I'm not huge or small, aboot 6'3" and could lose 50#, but I don't think the Bobcat cabs are that small or confined. I ran ours for 6 hours Saturday and was not uncomfortable at all. 

Also, there are vents on each side under the safety bar that you can point at your feet. Not the greatest, but it is far from "no heat". 

Wiper motor does not block the cutting edge either. Maybe the ex-Cat\Deere rep should do a little more work on the competition before making claims that aren't factual. 

Also, while the ride isn't great, it is a far cry from the very first Bobcat tracked machines. I had one with 3 rollers and then bought one with 4, and the ride is 100% better. Not to mention, you can sidehill with a Bobcat without rolling the tracks off the bogie wheels. 

Servicability on the Bobcat is not the greatest. They cram a lot of stuff in a small area. SJC\Cat controls are the best, compared to hand\foot controls or Case style.


----------



## xbl003x (Nov 30, 2007)

I respect that everyone has a right to their own opinion including myself! 
For all of the Bobcat owners i am glad that you are all satisfied with those machines.


----------



## Mark Oomkes (Dec 10, 2000)

xbl003x;2125804 said:


> I respect that everyone has a right to their own opinion including myself!
> For all of the Bobcat owners i am glad that you are all satisfied with those machines.

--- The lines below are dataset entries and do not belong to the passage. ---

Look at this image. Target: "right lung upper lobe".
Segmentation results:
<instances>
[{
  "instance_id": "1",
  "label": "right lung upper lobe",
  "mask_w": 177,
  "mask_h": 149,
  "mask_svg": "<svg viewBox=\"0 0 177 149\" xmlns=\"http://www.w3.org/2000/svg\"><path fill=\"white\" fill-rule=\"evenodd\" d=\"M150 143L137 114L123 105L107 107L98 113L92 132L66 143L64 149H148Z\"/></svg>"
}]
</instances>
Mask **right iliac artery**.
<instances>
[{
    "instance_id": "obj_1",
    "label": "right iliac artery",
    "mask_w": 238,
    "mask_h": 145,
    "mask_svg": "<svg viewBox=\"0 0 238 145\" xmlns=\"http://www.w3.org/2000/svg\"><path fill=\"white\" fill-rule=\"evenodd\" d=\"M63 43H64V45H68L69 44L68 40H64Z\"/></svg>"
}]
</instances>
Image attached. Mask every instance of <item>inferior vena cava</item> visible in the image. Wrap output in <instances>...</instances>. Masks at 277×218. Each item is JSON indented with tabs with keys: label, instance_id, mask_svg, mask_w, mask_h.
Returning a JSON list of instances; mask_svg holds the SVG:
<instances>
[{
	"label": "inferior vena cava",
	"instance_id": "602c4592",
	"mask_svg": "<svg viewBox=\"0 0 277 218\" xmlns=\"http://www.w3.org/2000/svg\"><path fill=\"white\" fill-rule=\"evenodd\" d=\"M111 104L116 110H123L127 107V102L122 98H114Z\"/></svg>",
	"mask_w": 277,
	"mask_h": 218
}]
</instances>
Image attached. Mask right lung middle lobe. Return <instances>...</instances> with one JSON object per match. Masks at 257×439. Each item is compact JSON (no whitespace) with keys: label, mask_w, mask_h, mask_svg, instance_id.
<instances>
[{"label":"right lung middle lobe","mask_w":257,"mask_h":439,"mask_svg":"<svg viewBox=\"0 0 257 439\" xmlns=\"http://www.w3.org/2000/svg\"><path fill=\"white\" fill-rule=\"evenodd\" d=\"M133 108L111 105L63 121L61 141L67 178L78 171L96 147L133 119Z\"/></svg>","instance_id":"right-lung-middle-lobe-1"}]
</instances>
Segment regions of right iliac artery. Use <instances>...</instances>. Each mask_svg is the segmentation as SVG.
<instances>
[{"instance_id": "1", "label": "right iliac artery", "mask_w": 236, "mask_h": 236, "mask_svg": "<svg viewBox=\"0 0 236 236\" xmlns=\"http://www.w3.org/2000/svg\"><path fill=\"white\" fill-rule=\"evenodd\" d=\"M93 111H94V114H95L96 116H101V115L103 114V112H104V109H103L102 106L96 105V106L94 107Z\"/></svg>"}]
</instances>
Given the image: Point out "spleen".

I agree about the opinions, but some of your statements were made as "facts" which are not true.


----------



## snocrete (Feb 28, 2009)

xbl003x;2123997 said:


> the new bobcats do not have any vents towards the floor mainly in the ceiling another thing the wiper motor is right in the way of the edge of bucket. The are far from the old T series Bobcats. they ride rough
> *I see you've already been corrected about this first statement & the 2nd one shows you have very little knowledge and experience with Bobcat equipment*
> 
> in my personal experience i Prefer Cat cant beat the service and support *that's an opinion, and may be true in your area...but not everywhere. I live in Cat headquarters. & amazingly enough, their support its down right horrible for the smaller contractors here.*and they have a form of suspension in the CTL's. *Again, your ignorance shows...so does Bobcat*As far as a CTL the 289 is my choice very nice machine, 299 just feels a lil bulky to me. The 279 is the best balanced machine out of the 3. the best way to choose between the 279 (radial lift) or the 289 (parallel lift) is this if more than 50% of your work is at ground level grading etc. the 279 will work well, if more than 50% of your work would be loading into a truck or off the ground work choose the Parallel Lift 289/299.
> ...


Again, you obviously don't know what your talking about with Kubota. They've been making "construction" equipment for some time. Just 1 example is their mini-x line, which "IMO" is one of the top 3 best.

BTW, a salesman is the last person I'd be looking to for input. Typically I know twice as much about a product Im buying than the salesmen ever does.

OP, 
My personal opinion (based on owning and/or operating many different machines) is that Bobcat & Cat make the best Skid Steers out there, along with Takeuchi if we start talking CTL's. Dealer support is a huge factor though, and with that said, it sounds like you made the better choice.


----------



## Mark Oomkes (Dec 10, 2000)

snocrete;2125944 said:


> BTW, a salesman is the last person I'd be looking to for input. Typically I know twice as much about a product Im buying than the salesmen ever does.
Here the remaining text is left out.